Déborah ne regrette en rien les 500 euros dépensés : « J’ai attendu deux semaines pour voir le résultat définitif. Je me suis dit : en fait, ce n’est pas grand-chose, c’est très efficace. Je regrette même d’avoir autant tergiversé ! » Elle s’apprête à reprendre rendez--vous, car les injections sont à renouveler tous les cinq ou six mois.

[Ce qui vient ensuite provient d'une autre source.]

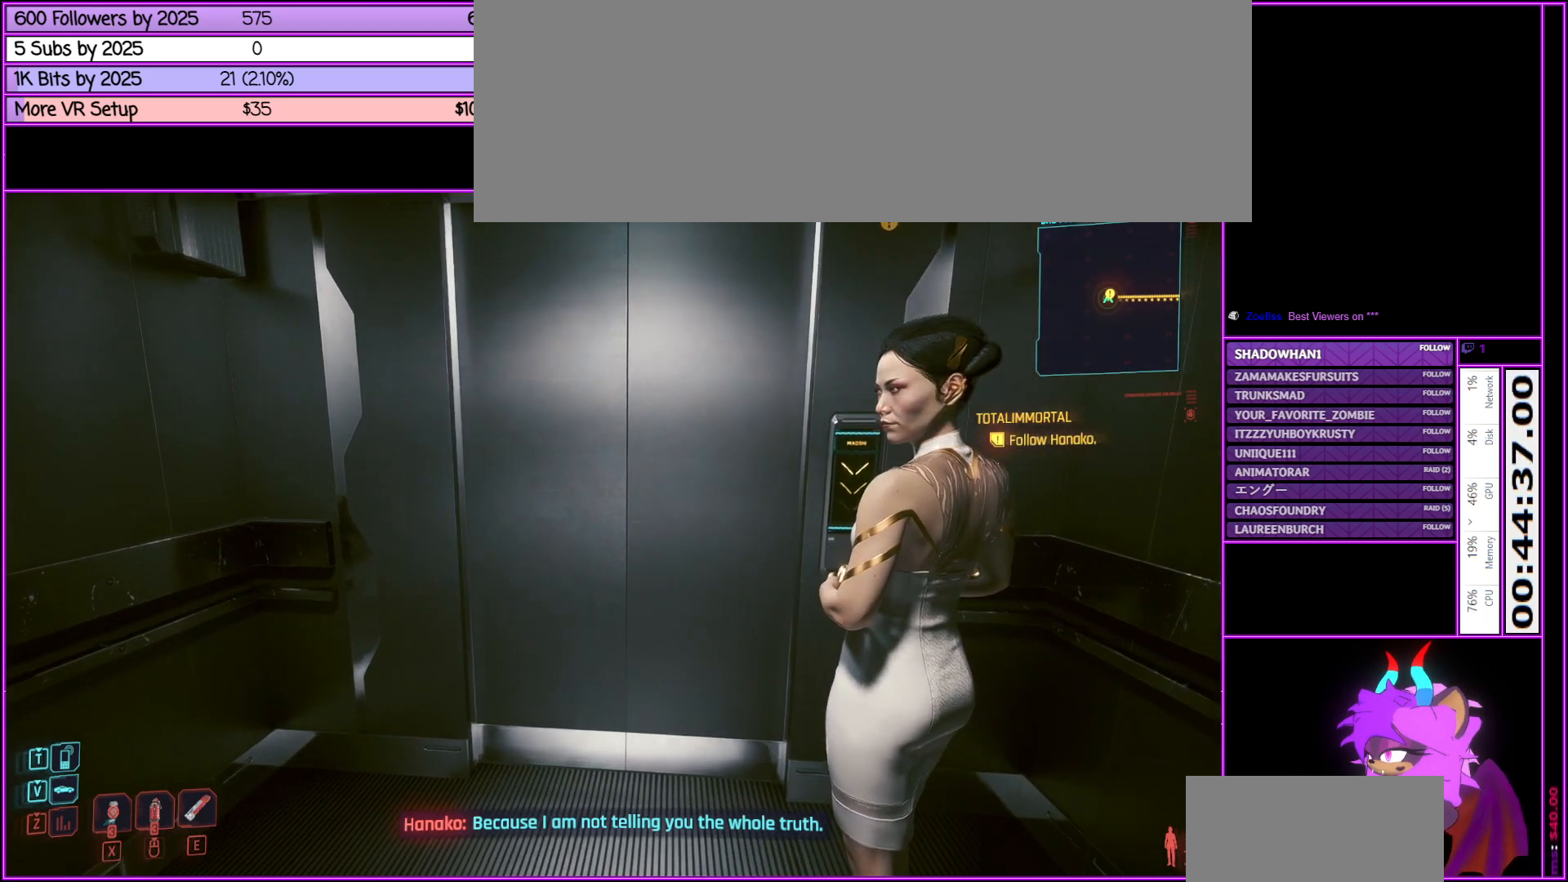
{"keys": [], "mouse": [], "events": []}
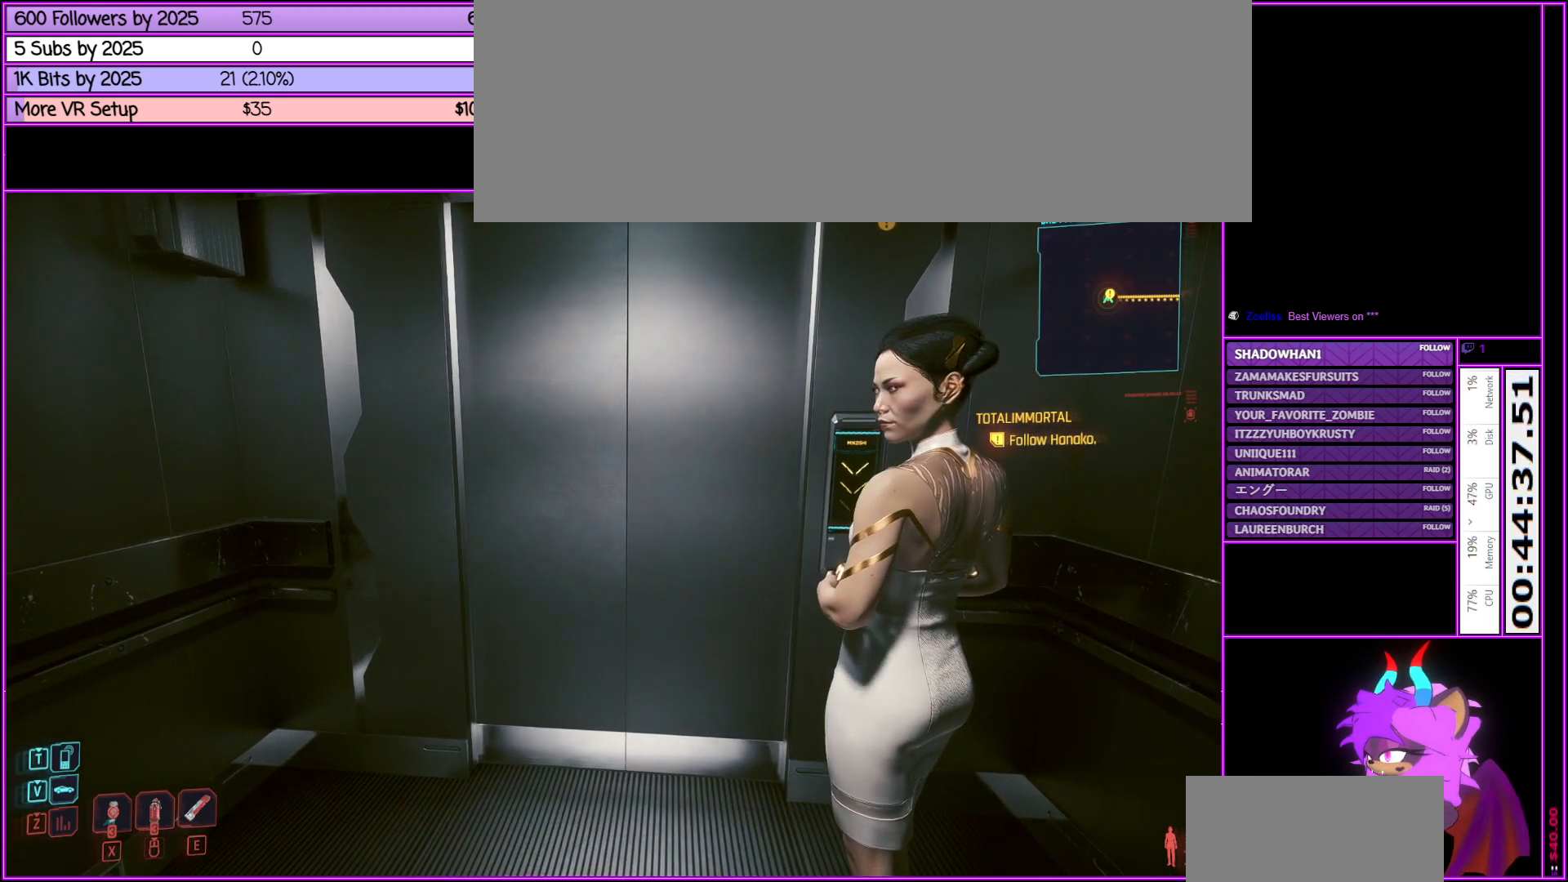
{"keys": [], "mouse": [], "events": []}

Comme elle, 10 % des Français ont déjà consulté ou reçu un acte de médecine esthétique. 20 % envisageraient d’y recourir. Très loin du trio de tête que constituent les États-Unis, le Brésil et l’Inde, ce sont néanmoins plus de 400.000 opérations et près de 500.000 actes de médecine esthétique qui ont été rapportés par les chirurgiens plasticiens en 2024, selon la Société internationale de chirurgie plastique (Isaps).
Le total réel est difficile à évaluer, car des médecins généralistes et des dermatologues en pratiquent également. En chirurgie, l’augmentation mammaire reste l’intervention la plus pratiquée, devant la blépharoplastie, l’opération des paupières. En dehors du bloc opératoire, les injections d’acide hyaluronique devancent celles de botox, de plus en plus populaires. C’est ce que constate le docteur Nicolas Georgieu, chirurgien plasticien et président de la Société française des chirurgiens esthétiques plasticiens (Sofcep). Il reçoit plus de 600 patientes par an pour ce motif : « Je pensais que ça allait stagner, mais la médecine esthétique augmente toujours. Je vois des patients beaucoup plus âgés… et beaucoup plus jeunes qu’il y a vingt ans. »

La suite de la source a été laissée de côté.